Aveva 18 anni, cantava Tous les garçons et le filles e il giorno dopo quel disco ha iniziato a vendere le prime copie delle due milioni poi piazzate in tutto il mondo. Per la prima volta in Francia il cosiddetto «disagio adolescenziale» entra in classifica e nella coscienza dei ragazzi e lo fa con garbo, con eleganza, senza derapate contestatrici. Nella sua versione italiana, Quelli della mia età, cantata anche da Catherine Spaak, diventa un successo che le aprirà pure le porte del Festival di Sanremo nel 1966 per Parlami di te con Edoardo Vianello e la porterà a cantare in francese Il ragazzo della via Gluck (titolo La maison où j'ai grandi) con i complimenti di Adriano Celentano. Era nata una stella, la più ribelle.

Françoise Hardy, che nel 1963 arrivò quinta all'Eurofestival (ora Eurovision Song Contest), diventa in tempo reale uno dei simboli della Francia yéyé, che mescolava le vampate trasgressive del rock'n'roll con quelle modaiole che a Londra erano «swinging» e nel resto del mondo un sogno, un miraggio, un esempio. Canta in tante lingue, dall'inglese all'italiano e diventa la voce anche di Serge Gainsbourg in Comment te dire adieu del 1969 proprio dopo aver fatto una delle tante scelte che nessuno si aspettava: dire addio ai tour, ai concerti, alle attese, ai viaggi. Basta, da allora soltanto tv, radio e, quando ne aveva voglia, anche set. Piccole parti, quasi sempre. Aveva iniziato con Roger Vadim, mica poco, ne Il castello in Svezia del 1963 ed era passata pure dall'Enzo Trapani di Altissima pressione e pure dal gigante John Frankenheimer di Grand Prix del 1966, oltre a vari musicarelli. Nel frattempo, come spesso accade, Françoise Hardy esce lentamente dalla cronaca per entrare in quell'appendice della storia che normalmente si chiama leggenda. È il simbolo dell'altra Francia, è la risposta, chiamiamola così, conservatrice a Brigitte Bardot e alla gauche caviar, che è stata la culla del radical scicchismo.

E diventa pure un'icona fashion, lei con quel viso spigoloso, le labbra morbide, lo stile asciutto di chi attraversava le folate degli abiti di Saint-Laurent e Pierre Cardin, degli stivaletti di Courrèges, della rivoluzione sessuale. Bob Dylan si innamora di lei per fotografia ma quando si incontrano, all'Olympia di Parigi, le fa paura perché «era magrissimo, sembrava in punto di morte». Prima del Sessantotto, suonava ogni tanto di fianco alla Sorbona, chitarra in mano e voce tagliente.
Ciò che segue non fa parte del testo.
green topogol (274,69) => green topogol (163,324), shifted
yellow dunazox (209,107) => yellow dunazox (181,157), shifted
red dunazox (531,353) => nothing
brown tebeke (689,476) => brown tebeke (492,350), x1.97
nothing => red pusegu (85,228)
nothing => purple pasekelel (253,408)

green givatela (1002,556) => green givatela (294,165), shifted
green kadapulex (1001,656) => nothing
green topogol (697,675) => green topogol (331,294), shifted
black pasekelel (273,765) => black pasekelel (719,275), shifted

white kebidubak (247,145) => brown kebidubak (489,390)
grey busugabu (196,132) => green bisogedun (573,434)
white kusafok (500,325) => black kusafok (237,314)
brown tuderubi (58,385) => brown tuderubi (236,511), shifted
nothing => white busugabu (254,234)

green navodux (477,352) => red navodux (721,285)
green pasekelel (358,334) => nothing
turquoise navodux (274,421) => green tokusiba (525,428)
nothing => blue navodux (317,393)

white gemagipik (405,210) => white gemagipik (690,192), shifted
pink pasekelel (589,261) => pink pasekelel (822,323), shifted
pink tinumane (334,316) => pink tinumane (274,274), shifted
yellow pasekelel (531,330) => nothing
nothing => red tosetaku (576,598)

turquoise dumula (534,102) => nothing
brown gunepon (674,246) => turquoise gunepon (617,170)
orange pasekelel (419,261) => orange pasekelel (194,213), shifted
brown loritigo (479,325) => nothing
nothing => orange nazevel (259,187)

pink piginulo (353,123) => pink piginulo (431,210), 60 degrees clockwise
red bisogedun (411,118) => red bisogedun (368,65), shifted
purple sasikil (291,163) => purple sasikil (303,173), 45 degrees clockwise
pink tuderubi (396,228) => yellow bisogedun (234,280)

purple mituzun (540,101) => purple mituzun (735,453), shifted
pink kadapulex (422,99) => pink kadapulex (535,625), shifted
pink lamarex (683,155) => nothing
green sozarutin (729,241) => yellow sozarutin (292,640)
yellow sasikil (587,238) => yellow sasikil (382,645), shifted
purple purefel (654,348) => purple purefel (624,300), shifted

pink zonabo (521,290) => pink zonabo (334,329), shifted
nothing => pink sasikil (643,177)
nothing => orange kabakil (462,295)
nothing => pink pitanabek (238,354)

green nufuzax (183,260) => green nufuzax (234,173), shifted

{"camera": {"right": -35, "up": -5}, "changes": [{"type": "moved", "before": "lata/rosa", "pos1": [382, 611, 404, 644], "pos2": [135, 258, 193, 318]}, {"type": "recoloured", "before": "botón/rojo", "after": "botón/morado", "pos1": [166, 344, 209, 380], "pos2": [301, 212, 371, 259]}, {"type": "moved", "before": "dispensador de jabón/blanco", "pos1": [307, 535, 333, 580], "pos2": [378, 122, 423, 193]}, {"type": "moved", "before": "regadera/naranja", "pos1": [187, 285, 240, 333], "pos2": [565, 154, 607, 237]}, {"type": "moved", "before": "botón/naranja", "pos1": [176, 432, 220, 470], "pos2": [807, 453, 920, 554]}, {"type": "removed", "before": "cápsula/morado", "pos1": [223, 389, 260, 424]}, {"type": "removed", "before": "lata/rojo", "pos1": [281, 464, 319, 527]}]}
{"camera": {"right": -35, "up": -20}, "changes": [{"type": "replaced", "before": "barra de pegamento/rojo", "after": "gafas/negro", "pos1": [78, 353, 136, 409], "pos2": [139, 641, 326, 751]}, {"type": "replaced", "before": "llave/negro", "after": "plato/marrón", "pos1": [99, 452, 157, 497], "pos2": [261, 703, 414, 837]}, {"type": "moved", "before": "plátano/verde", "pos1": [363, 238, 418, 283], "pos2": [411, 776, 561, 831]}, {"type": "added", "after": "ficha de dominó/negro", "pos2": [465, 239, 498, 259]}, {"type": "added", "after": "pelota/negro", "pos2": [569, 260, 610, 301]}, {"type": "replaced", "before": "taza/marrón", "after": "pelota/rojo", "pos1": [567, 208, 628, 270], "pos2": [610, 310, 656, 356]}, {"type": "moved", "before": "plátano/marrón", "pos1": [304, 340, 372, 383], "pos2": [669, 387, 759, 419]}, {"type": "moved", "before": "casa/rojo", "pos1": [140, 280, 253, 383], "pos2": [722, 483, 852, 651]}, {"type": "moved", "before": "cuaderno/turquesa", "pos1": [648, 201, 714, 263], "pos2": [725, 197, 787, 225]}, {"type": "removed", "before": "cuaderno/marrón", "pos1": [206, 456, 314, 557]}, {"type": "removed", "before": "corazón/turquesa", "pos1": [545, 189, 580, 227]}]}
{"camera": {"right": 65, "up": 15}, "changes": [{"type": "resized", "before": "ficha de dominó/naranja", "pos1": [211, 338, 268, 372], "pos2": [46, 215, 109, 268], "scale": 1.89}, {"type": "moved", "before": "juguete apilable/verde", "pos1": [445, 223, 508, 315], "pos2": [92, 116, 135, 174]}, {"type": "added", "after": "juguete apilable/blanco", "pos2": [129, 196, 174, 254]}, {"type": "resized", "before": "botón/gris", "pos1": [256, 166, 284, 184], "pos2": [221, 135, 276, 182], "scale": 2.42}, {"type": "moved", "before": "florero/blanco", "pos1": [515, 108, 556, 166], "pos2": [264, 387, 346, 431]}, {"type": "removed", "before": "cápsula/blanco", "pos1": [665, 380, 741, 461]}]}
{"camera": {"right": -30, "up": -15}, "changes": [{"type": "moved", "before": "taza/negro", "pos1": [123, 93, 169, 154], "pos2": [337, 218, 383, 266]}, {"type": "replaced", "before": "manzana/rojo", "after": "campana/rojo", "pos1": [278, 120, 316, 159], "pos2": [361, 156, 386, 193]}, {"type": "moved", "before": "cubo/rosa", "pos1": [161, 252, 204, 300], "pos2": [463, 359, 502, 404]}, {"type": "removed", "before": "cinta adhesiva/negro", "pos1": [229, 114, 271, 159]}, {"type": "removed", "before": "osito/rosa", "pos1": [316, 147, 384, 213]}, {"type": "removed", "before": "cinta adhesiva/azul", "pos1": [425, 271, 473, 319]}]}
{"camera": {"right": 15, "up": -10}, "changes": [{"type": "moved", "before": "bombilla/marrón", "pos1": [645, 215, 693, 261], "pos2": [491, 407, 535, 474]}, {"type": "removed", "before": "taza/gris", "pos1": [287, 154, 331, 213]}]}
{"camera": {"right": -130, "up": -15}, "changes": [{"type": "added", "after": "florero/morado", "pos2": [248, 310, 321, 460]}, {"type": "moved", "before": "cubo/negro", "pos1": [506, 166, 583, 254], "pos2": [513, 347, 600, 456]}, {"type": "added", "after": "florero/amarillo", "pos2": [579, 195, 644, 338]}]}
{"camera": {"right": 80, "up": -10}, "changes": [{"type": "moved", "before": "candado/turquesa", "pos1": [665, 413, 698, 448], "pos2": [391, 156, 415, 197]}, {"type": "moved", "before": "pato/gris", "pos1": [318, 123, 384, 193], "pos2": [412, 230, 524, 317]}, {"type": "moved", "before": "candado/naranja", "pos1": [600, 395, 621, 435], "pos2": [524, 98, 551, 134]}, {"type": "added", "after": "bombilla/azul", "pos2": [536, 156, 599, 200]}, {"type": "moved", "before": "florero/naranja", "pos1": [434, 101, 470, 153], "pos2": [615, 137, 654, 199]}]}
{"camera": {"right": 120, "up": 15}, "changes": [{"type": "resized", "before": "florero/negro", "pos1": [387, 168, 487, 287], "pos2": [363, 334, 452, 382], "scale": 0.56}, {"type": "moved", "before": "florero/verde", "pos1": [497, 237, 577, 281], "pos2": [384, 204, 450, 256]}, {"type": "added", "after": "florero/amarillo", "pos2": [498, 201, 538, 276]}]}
Ma poi, dopo il Maggio Francese, se ne andò a vivere in Corsica per non inciampare né partecipare alle contestazioni, tornando in Francia quando il vento si era placato. Nel 1973 canta Gainsbourg e Moustaki, poi attraversa la disco music, si ritira, torna (anche) con un disco di cover nel 2006 cantate con Alain Delon, Julio Iglesias e altri.

Aveva appena annunciato di avere un linfoma che nel 2015 la ridusse in coma e che poi è stato affiancato dall'altro cancro che l'ha fatta spegnere proprio nel momento in cui, da cantante, attrice, scrittrice e pure astrologa, la Francia inizia a capire quanto l'«altra» Brigitte Bardot sia stata più profondamente trasgressiva dell'originale e quanto abbia anticipato ieri i valori che cerchiamo nella vita di oggi.